## Input records

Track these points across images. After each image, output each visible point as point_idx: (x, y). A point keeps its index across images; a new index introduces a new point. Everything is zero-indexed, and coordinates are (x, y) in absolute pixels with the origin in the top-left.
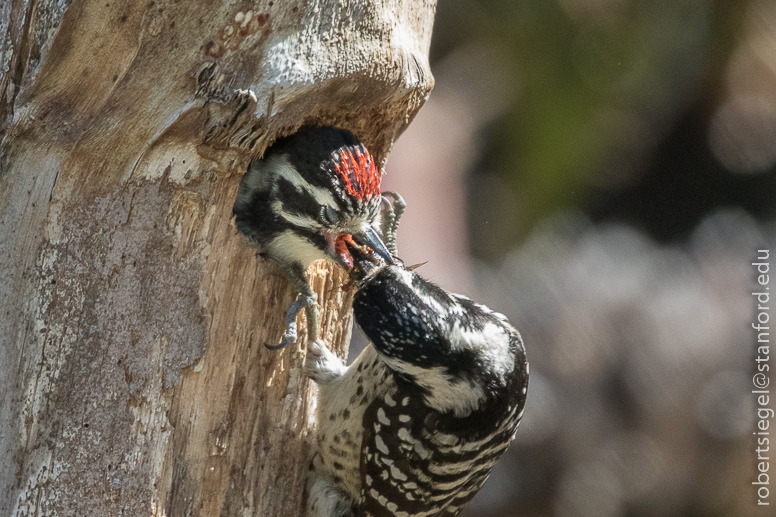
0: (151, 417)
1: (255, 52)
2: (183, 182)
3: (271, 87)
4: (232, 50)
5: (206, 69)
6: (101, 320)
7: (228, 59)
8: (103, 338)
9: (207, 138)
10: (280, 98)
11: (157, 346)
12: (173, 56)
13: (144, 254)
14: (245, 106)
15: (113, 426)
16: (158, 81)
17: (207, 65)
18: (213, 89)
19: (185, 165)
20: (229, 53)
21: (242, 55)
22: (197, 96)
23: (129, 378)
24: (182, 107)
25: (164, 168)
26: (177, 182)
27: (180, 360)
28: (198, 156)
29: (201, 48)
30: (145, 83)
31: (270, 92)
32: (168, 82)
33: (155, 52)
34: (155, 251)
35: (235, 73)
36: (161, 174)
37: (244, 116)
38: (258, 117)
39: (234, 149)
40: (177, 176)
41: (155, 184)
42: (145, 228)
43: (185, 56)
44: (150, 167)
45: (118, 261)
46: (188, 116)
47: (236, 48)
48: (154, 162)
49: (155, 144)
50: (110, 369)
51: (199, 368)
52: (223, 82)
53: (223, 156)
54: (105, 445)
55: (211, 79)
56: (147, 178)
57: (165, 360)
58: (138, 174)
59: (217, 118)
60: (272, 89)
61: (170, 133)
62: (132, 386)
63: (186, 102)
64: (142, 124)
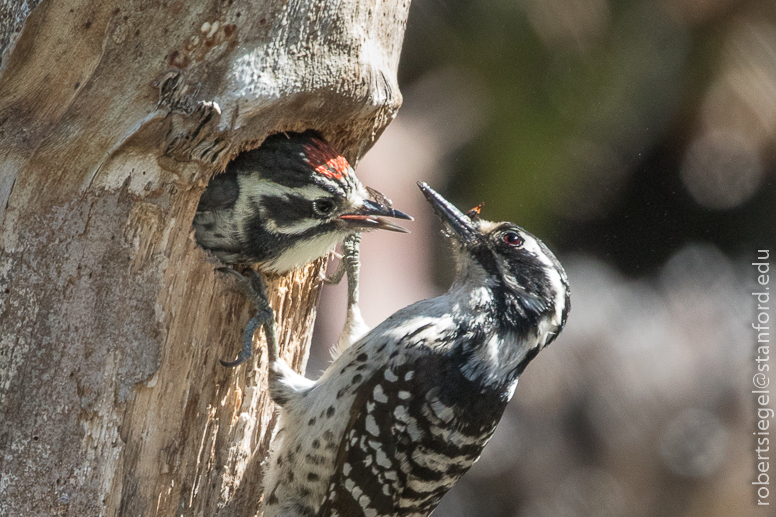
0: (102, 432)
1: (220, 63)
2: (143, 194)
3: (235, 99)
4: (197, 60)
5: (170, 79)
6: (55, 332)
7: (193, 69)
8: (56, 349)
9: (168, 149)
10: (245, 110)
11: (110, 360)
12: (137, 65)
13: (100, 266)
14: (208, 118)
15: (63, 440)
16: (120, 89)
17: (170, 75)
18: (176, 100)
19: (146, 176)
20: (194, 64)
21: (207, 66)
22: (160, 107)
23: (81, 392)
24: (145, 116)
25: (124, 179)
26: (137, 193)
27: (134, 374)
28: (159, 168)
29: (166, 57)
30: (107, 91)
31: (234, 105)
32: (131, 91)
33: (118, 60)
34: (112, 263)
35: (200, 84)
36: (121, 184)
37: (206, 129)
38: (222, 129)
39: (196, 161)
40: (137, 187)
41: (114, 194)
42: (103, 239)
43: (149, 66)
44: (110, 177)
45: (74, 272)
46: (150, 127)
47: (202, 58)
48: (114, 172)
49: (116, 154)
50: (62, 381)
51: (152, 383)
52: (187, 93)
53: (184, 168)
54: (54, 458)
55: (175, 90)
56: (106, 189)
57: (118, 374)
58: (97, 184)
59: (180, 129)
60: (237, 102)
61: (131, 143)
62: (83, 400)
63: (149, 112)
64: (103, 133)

## Task to carry out
Identify every line in the rows above that contains the string "index", and copy each of those lines in full.

## Written reply
Track these points across images. After each image, output each visible point as point_idx: (x, y). A point keeps its index across images; a new index introduces a new point. Everything is zero-indexed, and coordinates are (x, y) in absolute pixels with the origin in the top-left.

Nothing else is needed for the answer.